I have just said than this competitor is particular: it is an biological computer with lots of sensors and actuator. So if I want use it to play Tic-Tac-Toe, We need to create an adapted interface. A possible interface may be pen and paper, but this is adapted to a match Homo Sapiens vs. Home Sapiens and we want to compare this competitor to other bots. So, the interface is composed of a keyboard, a mouse and a screen. The screen displays a 3x3 grid. Each cell of the grid may have three different contents: empty, 'X' or 'O'. The Homo Sapiens needs to use the mouse to select a cell.

Interface between Homo Sapiens and TicTacToe application.
Interface between Homo Sapiens and TicTacToe application.

The user needs to select two competitors (here "Homo Sapiens" and "Full Random") and to click on the button "play". Now, competitors are beginning the battle.

Example of battle
Example of match

The application and some bots have parameters. The user needs to click on the buttons with "cog-wheel" icon.

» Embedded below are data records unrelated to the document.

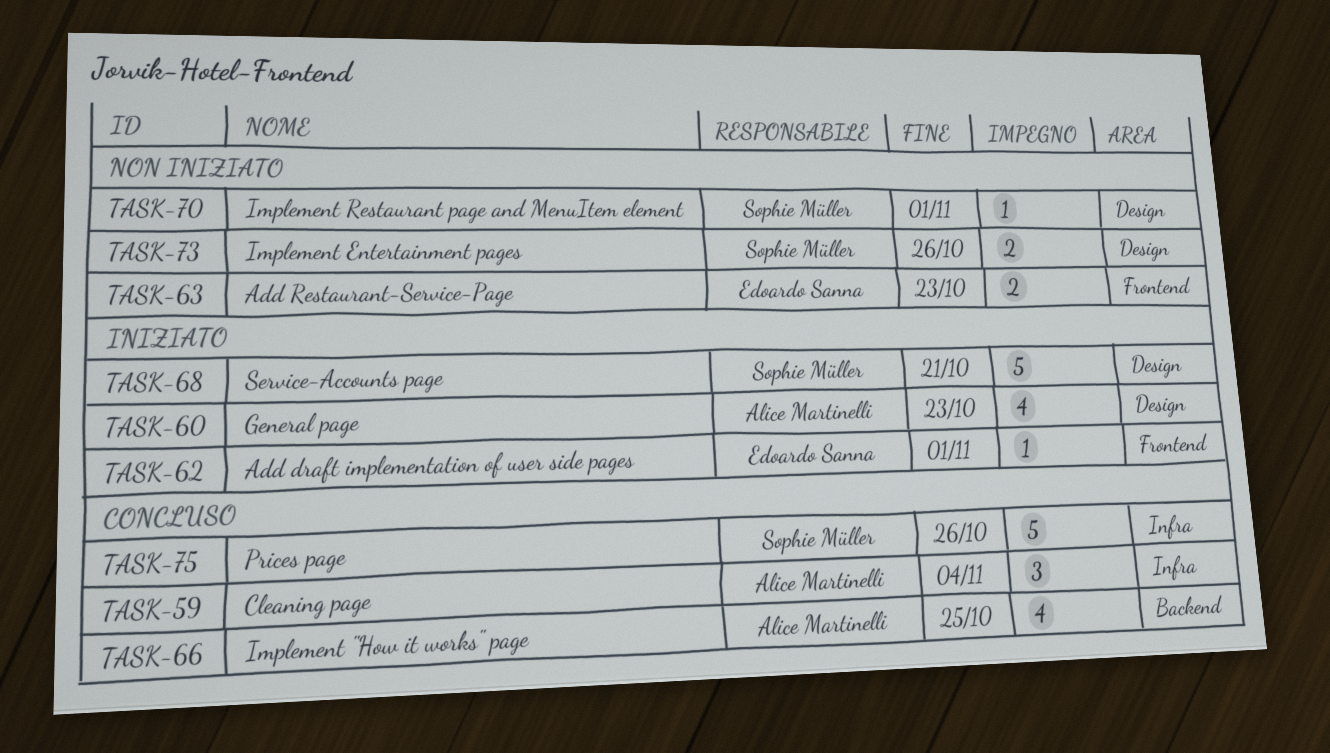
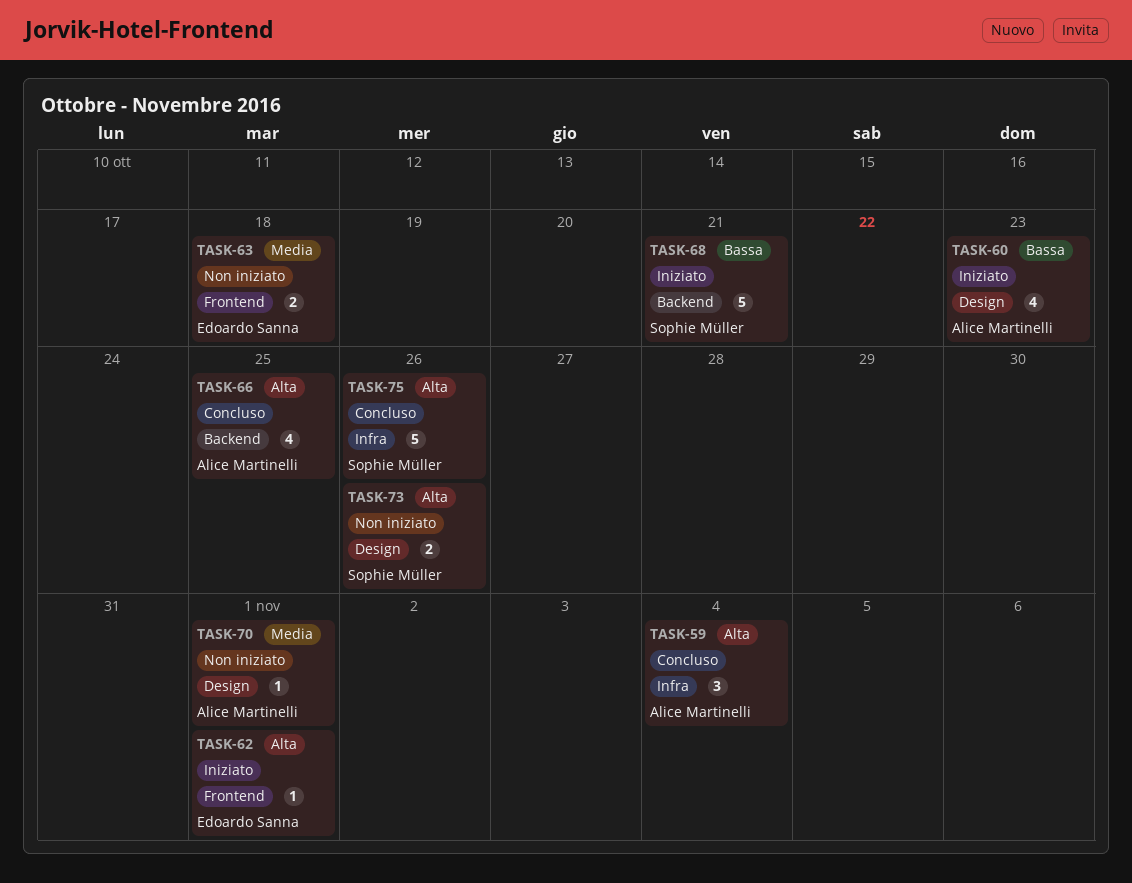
TASK-63, due: Oct 23 -> Oct 18
TASK-68, label: Design -> Backend
TASK-70, owner: Sophie Müller -> Alice Martinelli

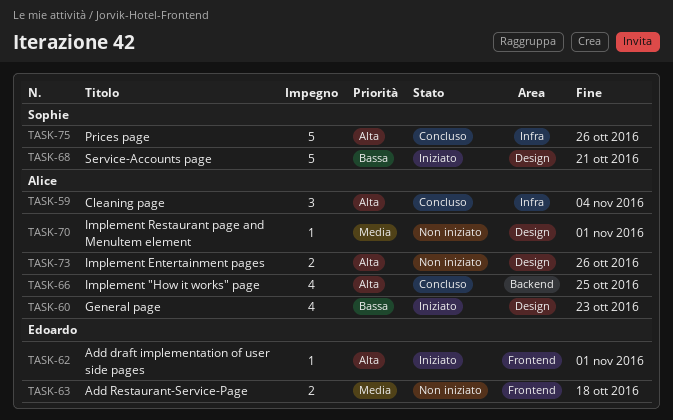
TASK-68, label: Backend -> Design
TASK-73, owner: Sophie Müller -> Alice Martinelli

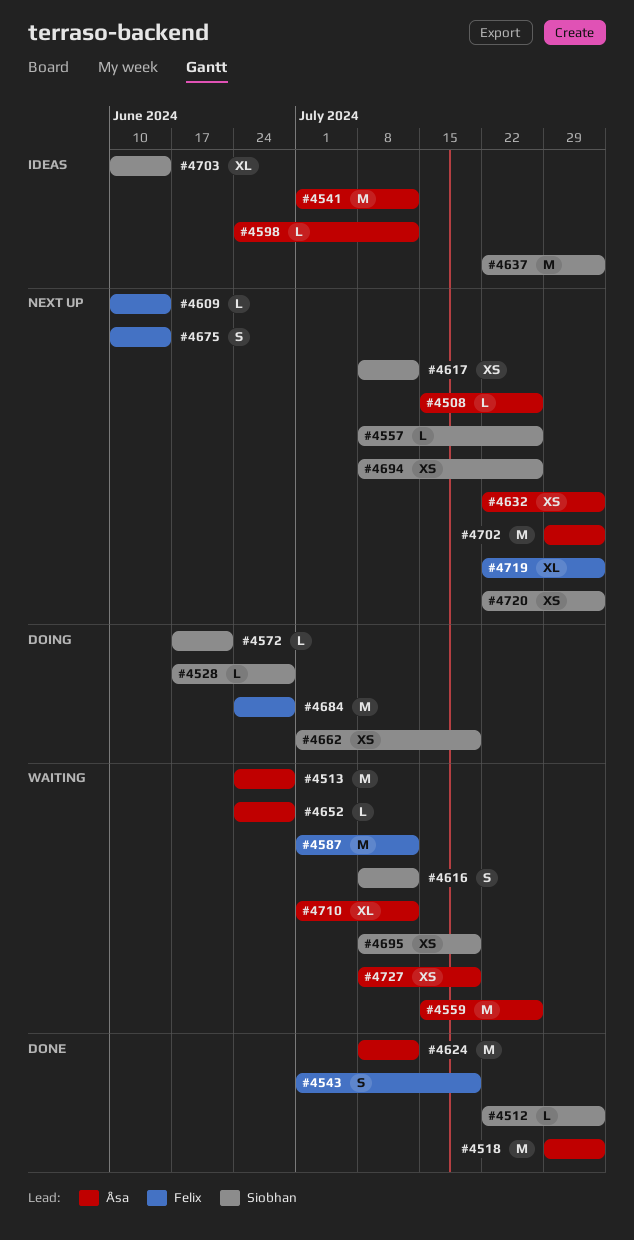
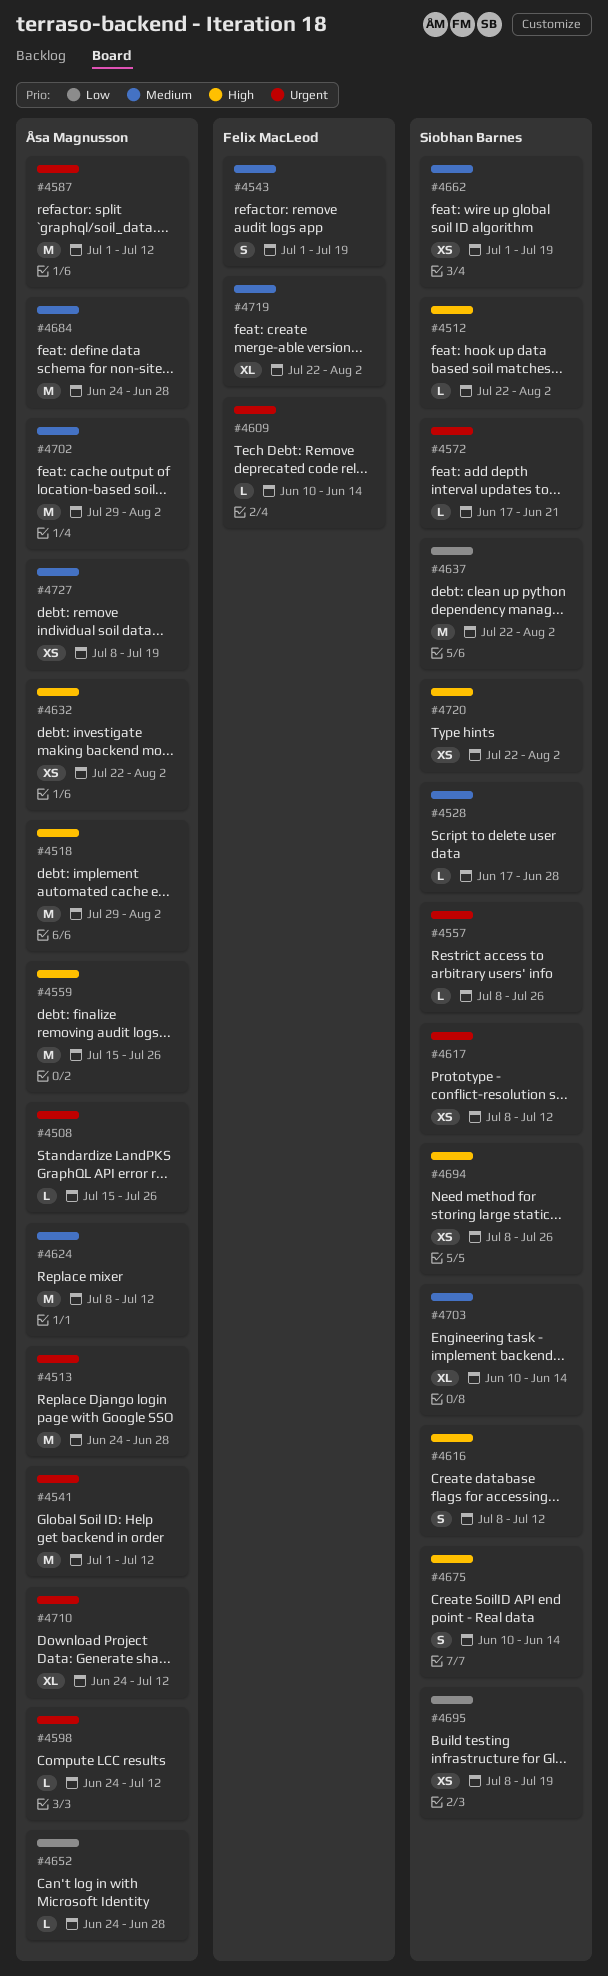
#4587, owner: Felix MacLeod -> Åsa Magnusson
#4675, owner: Felix MacLeod -> Siobhan Barnes
#4684, owner: Felix MacLeod -> Åsa Magnusson
#4710, start: Jul 1 -> Jun 24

TicTacToe Interface with parameters widget
TicTacToe Interface with parameters widget

"The Homo Sapiens" allows to understand the behavior of "The Bandit": In fact, it always plays in the same way. So, it is very no fun to play again "The bandit". Even if "The Brute" cannot lose, its randomize behavior is more interesting.

Conclusion

"The Bandit" uses a learning approach to play in TicTacToe. Rules of the game are not defined to the bot and if rules changes, "The Bandit" may adapt its choices.

Historically, The Homo Sapiens is the first player which had played Tic-Tac-Toe. Nevertheless, it needs more time to select a cell and its behavior may be strange: it may solve complex cases and make stupid mistakes, chooses to lose or refuse to play. So, comparisons of efficiencies are difficult.